■ Directive: With the line containing "Page size: 1500x1125." as the start and the line containing "For every layout" as the end, transcribe that span of the entries below exactly, including both.

** Available data follows **

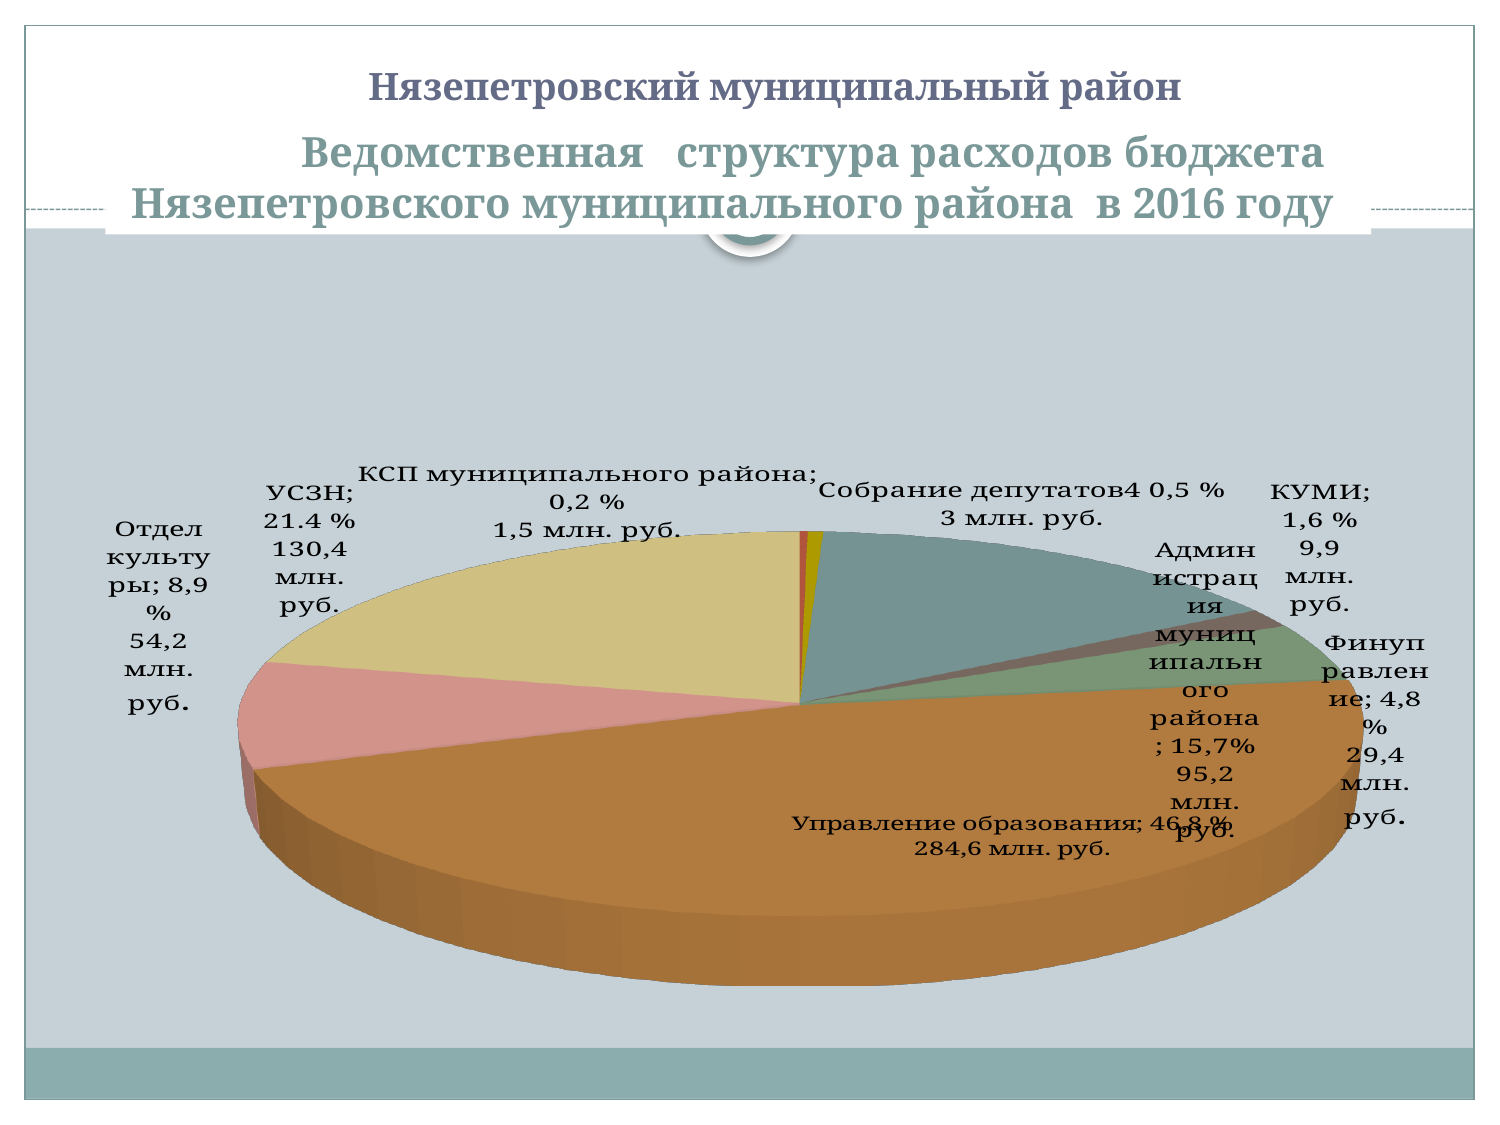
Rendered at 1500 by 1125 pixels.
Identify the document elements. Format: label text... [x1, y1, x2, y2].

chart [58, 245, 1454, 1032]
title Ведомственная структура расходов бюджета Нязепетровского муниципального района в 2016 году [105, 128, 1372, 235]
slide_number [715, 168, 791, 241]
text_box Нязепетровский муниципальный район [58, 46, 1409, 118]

** End of Available data **
** Available data follows **

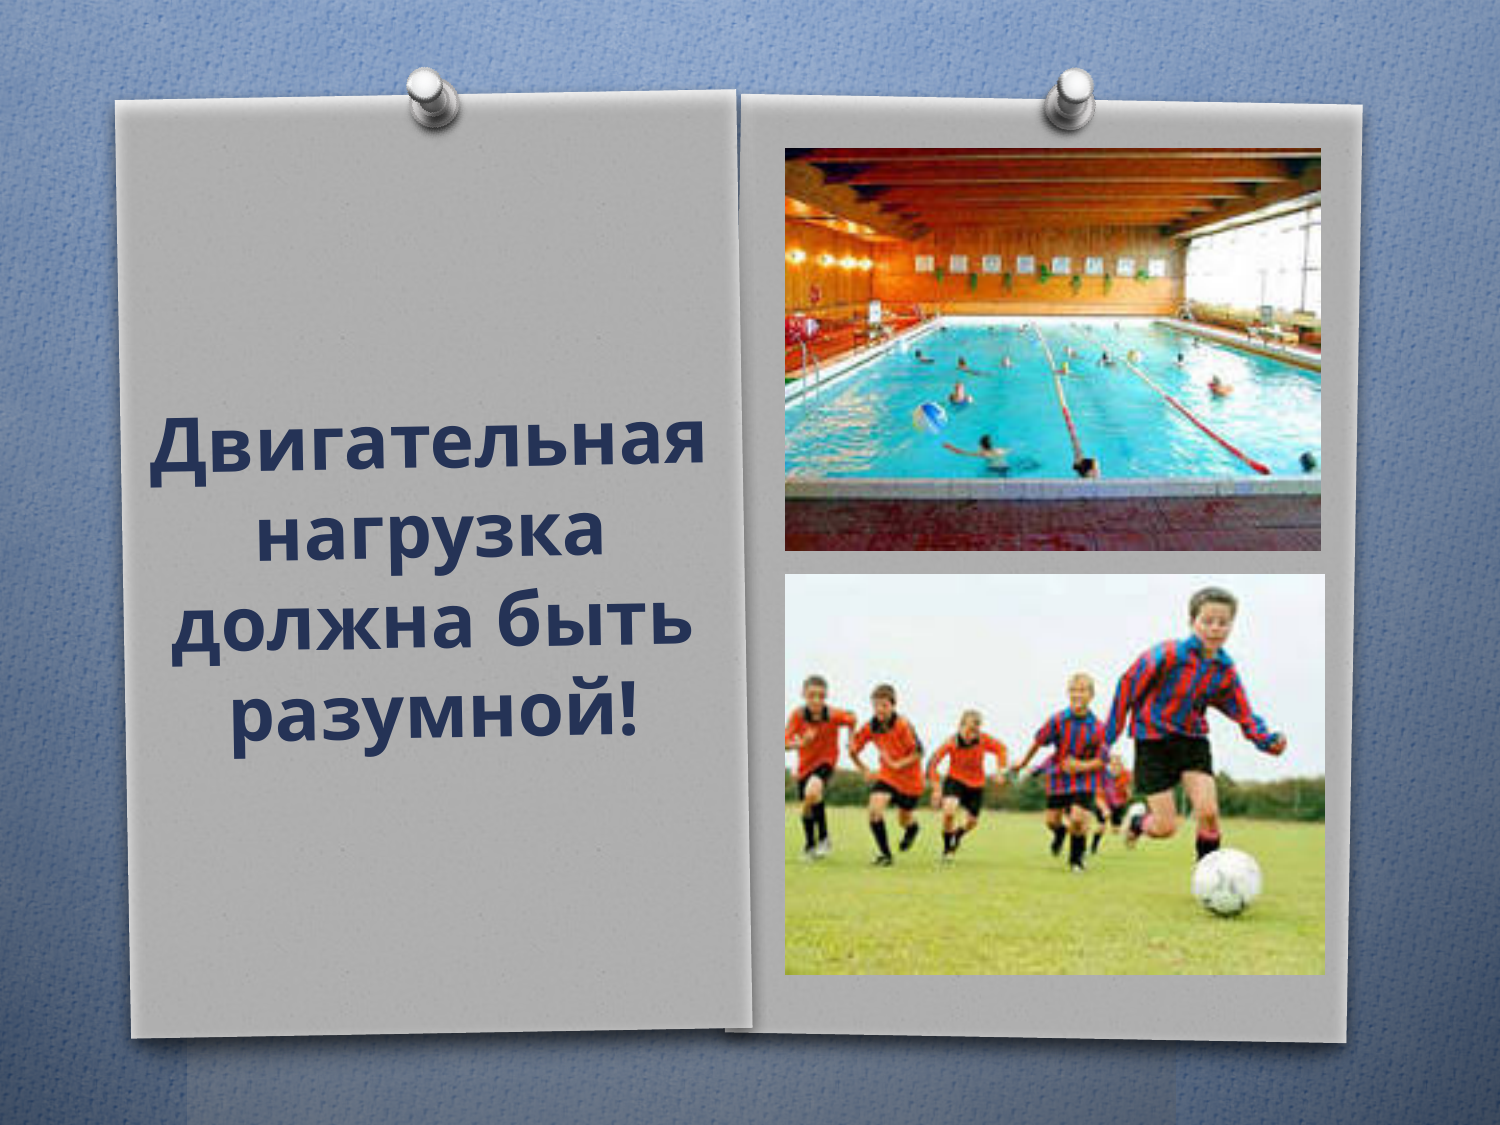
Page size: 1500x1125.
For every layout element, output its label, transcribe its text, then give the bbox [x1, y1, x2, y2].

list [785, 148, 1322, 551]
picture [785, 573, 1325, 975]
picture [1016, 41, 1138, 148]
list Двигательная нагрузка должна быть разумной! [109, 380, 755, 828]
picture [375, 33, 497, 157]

** End of Available data **

■ Expected output:
Page size: 1500x1125.
For every layout element, output its label, transcribe its text, then give the bbox [x1, y1, x2, y2].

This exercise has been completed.